==== DATASET EXCERPTS
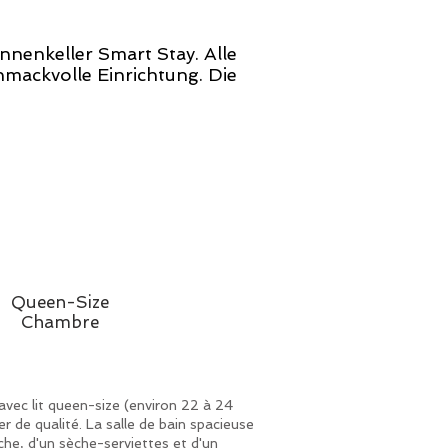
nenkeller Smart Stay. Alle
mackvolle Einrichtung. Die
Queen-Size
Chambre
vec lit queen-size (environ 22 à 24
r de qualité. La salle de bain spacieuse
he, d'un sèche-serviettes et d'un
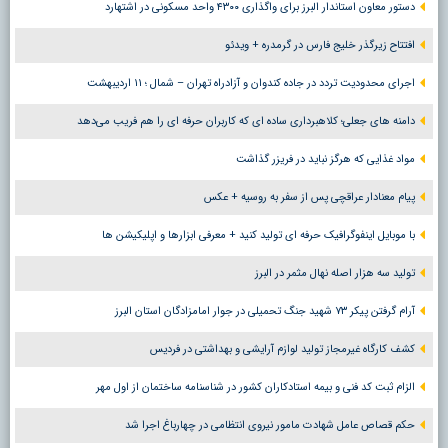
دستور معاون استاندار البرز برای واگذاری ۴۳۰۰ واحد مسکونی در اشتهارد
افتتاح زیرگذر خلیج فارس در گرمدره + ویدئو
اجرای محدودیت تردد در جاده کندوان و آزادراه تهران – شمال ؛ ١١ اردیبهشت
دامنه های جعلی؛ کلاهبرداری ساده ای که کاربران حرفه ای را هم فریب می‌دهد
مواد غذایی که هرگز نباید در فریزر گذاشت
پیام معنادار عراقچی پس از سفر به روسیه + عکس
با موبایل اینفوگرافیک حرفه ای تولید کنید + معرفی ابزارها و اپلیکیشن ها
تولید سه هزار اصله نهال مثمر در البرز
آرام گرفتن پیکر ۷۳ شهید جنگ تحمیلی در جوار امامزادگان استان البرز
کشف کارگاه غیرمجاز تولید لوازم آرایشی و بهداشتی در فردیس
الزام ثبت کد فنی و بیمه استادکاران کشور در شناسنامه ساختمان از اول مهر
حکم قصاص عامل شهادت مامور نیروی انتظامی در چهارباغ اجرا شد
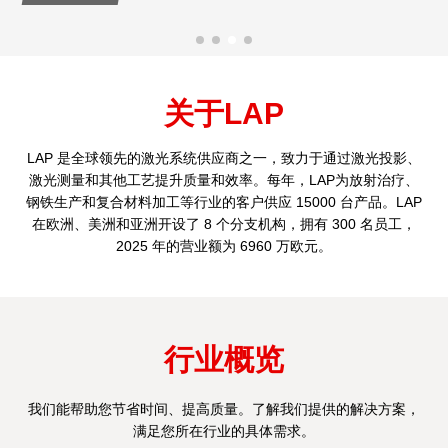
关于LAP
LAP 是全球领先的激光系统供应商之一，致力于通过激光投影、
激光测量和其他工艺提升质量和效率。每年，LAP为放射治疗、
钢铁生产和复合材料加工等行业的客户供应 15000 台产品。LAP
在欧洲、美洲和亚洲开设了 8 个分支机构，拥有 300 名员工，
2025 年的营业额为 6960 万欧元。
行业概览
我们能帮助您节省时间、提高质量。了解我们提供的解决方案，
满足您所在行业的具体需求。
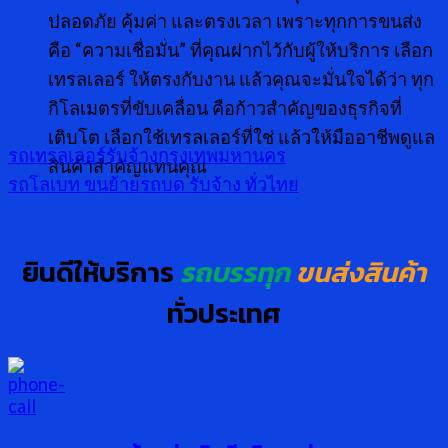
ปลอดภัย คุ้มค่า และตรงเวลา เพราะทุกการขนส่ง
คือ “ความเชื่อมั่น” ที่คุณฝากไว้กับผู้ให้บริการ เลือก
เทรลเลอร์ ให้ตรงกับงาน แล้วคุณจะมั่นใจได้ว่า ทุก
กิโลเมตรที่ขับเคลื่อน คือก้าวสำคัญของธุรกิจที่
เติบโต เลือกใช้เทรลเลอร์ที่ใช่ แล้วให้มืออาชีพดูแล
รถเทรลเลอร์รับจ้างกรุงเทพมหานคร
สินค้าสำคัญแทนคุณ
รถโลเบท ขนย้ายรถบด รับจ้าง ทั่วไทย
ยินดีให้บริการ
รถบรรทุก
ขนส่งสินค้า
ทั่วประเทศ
========
==== DATASET EXCERPTS
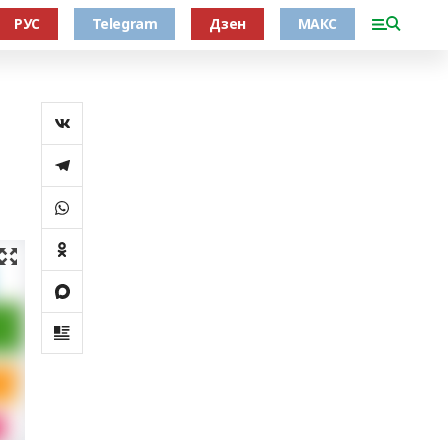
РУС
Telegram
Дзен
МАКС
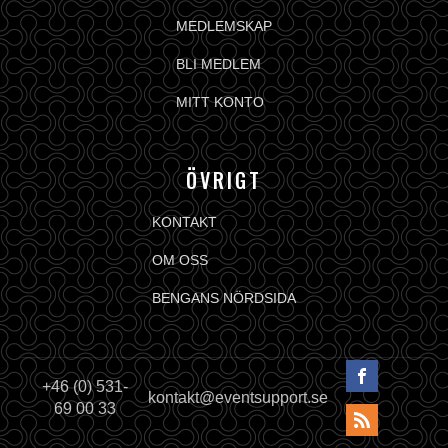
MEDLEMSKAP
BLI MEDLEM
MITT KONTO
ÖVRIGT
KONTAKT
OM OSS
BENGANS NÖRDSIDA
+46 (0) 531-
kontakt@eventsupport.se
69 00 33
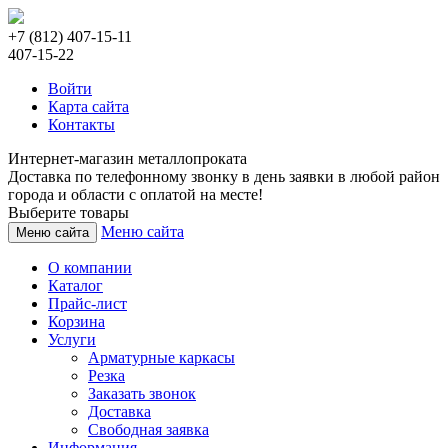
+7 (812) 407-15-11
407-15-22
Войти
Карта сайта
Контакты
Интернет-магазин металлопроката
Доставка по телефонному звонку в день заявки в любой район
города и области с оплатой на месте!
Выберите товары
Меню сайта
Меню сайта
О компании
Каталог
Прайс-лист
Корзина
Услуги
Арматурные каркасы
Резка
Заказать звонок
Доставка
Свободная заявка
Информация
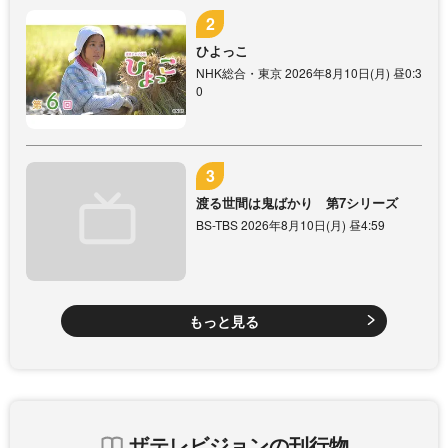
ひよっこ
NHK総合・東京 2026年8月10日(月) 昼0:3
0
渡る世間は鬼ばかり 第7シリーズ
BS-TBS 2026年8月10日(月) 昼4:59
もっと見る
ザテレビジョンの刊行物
========
==== DATASET EXCERPTS
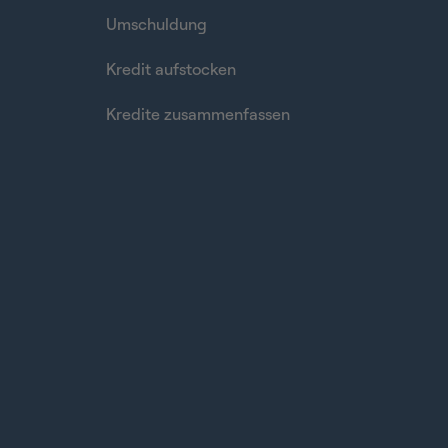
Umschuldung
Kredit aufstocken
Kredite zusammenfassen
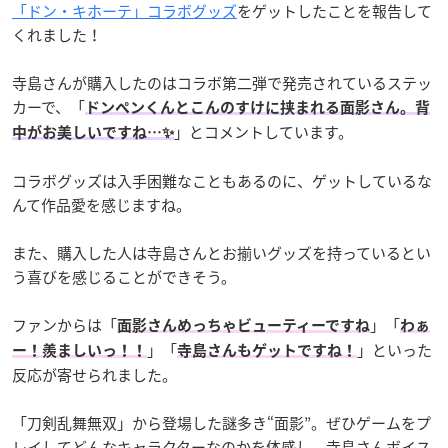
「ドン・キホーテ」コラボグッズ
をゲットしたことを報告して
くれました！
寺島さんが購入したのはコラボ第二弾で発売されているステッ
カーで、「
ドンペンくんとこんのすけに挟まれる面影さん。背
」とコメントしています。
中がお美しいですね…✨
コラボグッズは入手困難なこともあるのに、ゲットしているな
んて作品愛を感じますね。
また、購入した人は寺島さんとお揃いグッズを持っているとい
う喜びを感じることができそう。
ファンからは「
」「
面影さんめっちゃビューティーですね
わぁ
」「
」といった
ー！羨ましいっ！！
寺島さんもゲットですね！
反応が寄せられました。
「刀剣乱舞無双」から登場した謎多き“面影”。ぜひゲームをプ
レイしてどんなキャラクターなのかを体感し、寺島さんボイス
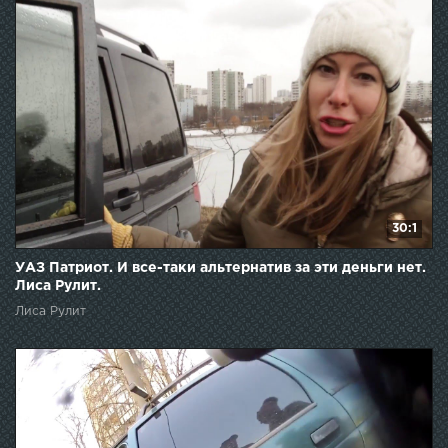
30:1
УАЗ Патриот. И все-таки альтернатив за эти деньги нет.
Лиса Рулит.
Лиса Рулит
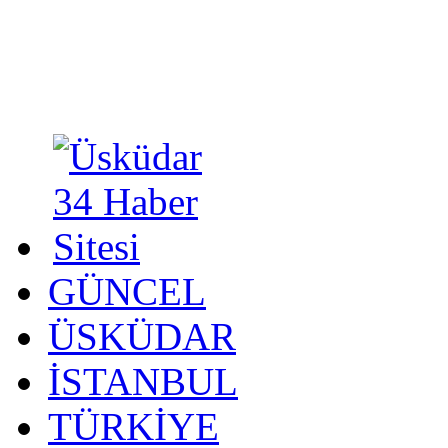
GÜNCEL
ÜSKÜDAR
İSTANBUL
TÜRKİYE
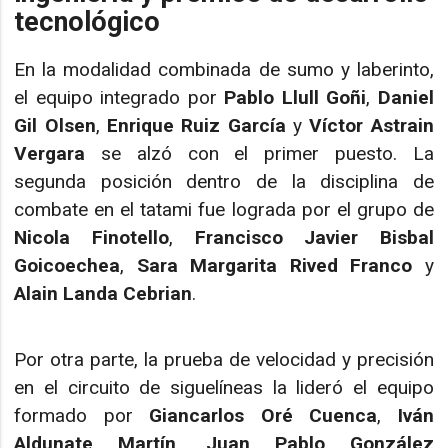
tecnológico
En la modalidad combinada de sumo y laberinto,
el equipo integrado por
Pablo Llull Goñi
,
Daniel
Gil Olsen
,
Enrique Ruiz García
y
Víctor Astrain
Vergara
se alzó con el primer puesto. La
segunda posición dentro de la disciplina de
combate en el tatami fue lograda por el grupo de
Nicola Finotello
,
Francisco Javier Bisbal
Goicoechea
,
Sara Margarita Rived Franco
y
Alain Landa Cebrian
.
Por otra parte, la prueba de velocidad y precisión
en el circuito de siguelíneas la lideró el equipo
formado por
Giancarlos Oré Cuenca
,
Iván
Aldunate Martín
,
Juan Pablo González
========
TASK TO COMPLETE: Checking each line above, count the ones that hold the word "البرز" and state the total alone.

WRITTEN ANSWER: 3